Michigan Innocence Clinic secures exoneration for 1986 murder conviction

Michigan Law student-attorneys Brittany Warren and Nia Vogel are pictured with Professor David Moran and cient Kenneth Webb. Previous student-attorneys Michael Pflueger, Alex DiLalla, and Ben Cross also worked on Webb’s case.

Photo courtesy of Michigan Law


By Amy Spooner

Michigan Law

Michigan Innocence Clinic client Kenneth Webb was exonerated and released on November 3 after 36 years of incarceration for a murder he did not commit. Judge Darlene O'Brien of the Washtenaw County Circuit Court granted the joint motion to vacate and dismiss Webb’s conviction for the 1986 murder of Mark Blaske.

“This exoneration was only possible because of the cooperation of, and thorough investigation conducted by, the Washtenaw County Prosecutor's Office Conviction Integrity Unit, headed by Lindsay Abramson and formerly led by Frances Walters,” said David Moran, ’91, clinical professor of law and co-founder of the Michigan Innocence Clinic.

Webb was pulled over for driving under the influence in Ohio in July 1986. Webb, who was highly intoxicated and had a severe history of mental illness, told the trooper that he feared he was wanted for killing a pharmacist in Michigan. This led the Ohio police to contact the Washtenaw County sheriff, who was investigating the murder of Blaske, who was shot to death in his pharmacy in Ypsilanti, Michigan, a month earlier.

Two Washtenaw County detectives who interrogated Webb in Ohio claimed that after they turned off the tape recorder, Webb gave a full confession during that gap in the recording.

At trial, witnesses who saw a man lurking at the pharmacy identified him as Webb. Those identifications and the supposed confession led to Webb’s conviction.

“But a big problem for the prosecution was Mr. Webb's alibi,” Moran said.

Multiple witnesses who worked at the Social Security Administration (SSA) office in Ann Arbor confirmed that Webb was there until after 10 a.m., and documents from the SSA supported the alibi. Meanwhile, the prosecution’s witnesses had claimed they saw Webb loitering at the pharmacy around 10 a.m. The murder occurred at 10:39 a.m.

“Ypsilanti is about a 20-minute drive from downtown Ann Arbor, and Mr. Webb didn't have a car at that time, so a bus ride would have taken even longer,” Moran said. “In short, there's no way Mr. Webb could have left the SSA office and made it to the pharmacy in time to commit the crime, much less in time to lurk at the pharmacy for a half hour beforehand.”

In addition, fingerprints left at the pharmacy did not match Webb or anyone who worked there.

Nonetheless, the purported, unrecorded confession proved sufficient to render a guilty verdict: Webb was convicted in 1987 and sentenced to life without parole.

The Michigan Innocence Clinic took on Webb’s case earlier this year based on new evidence that surfaced post-conviction.

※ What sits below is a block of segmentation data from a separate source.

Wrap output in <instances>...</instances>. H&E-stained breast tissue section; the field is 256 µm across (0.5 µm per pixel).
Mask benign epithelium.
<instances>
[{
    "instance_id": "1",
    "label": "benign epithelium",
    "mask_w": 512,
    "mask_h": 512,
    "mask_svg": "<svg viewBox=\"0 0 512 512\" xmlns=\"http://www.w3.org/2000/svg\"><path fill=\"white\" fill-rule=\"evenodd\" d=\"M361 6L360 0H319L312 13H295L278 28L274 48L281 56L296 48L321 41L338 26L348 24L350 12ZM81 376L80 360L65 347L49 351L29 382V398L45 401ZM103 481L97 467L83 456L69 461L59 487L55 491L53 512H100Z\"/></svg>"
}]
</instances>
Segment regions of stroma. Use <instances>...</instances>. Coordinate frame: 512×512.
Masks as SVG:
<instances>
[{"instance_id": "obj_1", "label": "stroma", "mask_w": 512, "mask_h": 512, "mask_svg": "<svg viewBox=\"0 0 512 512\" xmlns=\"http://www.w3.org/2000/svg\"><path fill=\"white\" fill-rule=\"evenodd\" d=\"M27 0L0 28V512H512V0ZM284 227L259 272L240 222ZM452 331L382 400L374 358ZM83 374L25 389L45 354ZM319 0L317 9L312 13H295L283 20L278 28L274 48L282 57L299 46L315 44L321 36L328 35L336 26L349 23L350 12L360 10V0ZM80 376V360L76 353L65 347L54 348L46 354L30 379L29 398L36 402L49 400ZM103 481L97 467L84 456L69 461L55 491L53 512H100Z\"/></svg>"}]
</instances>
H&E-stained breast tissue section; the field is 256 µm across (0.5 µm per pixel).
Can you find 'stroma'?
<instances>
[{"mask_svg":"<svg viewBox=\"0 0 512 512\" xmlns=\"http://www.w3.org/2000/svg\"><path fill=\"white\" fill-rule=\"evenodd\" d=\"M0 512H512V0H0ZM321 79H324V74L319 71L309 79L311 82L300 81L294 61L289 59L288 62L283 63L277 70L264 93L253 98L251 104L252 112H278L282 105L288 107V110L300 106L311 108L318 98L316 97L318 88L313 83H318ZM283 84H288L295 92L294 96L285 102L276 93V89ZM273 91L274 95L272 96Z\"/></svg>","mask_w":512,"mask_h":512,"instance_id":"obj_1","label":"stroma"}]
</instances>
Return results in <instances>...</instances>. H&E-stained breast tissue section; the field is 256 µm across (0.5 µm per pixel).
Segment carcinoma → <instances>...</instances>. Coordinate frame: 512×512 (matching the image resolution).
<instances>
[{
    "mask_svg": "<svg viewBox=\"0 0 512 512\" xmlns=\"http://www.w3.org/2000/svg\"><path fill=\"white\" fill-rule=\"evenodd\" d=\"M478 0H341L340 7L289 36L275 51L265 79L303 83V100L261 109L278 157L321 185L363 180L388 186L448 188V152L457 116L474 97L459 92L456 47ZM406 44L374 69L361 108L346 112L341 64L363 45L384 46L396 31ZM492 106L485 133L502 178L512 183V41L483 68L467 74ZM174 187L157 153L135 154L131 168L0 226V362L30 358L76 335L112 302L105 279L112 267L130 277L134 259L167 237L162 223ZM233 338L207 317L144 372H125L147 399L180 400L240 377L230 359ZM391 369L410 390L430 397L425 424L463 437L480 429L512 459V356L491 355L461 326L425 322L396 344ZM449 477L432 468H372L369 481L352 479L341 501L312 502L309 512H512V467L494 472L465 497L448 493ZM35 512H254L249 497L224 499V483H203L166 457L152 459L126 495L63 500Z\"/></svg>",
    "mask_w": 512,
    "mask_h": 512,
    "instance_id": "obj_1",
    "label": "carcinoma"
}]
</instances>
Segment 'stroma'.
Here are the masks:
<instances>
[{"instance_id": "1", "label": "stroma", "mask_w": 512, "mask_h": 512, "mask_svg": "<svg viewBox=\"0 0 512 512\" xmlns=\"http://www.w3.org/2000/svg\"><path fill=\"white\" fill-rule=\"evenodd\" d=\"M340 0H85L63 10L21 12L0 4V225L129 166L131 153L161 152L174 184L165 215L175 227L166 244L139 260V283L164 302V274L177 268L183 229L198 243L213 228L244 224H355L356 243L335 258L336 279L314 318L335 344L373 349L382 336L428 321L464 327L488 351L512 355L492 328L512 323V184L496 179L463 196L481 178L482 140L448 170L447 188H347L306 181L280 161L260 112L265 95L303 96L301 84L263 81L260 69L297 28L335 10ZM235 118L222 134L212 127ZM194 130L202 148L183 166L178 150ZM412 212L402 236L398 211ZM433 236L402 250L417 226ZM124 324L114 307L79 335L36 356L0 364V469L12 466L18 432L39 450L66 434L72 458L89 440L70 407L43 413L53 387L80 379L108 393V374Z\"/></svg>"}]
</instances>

First, a new witness testified that he had a conversation with Webb at a coffee shop right after Webb left the SSA office, thus extending his alibi even later.

Second, both detectives who interrogated Webb in Ohio were severely discredited shortly after the trial. One was fired after he was caught altering an interrogation transcript in another case, and the other pretended to be Native American so he could gain access to Native American children and molest them. (He later was convicted and sent to prison.)

Third, facts in Webb's supposed confession that the prosecutor argued “only the killer would know” had, in fact, been published in the Ann Arbor News.

“In addition, we and the [Conviction Integrity Unit] agreed that the increased understanding of false confessions—and how mentally ill, intoxicated people are especially likely to falsely confess—would seriously undermine the reliability of the confession even if Mr. Webb had actually given one,” Moran said.

Established in 2009, the Michigan Innocence Clinic is the first exclusively non-DNA innocence clinic in the country. Since its inception, the Michigan Innocence Clinic has successfully won the release of 35 men and women who had been wrongfully convicted of crimes and served anywhere from a few months to 46 years in prison.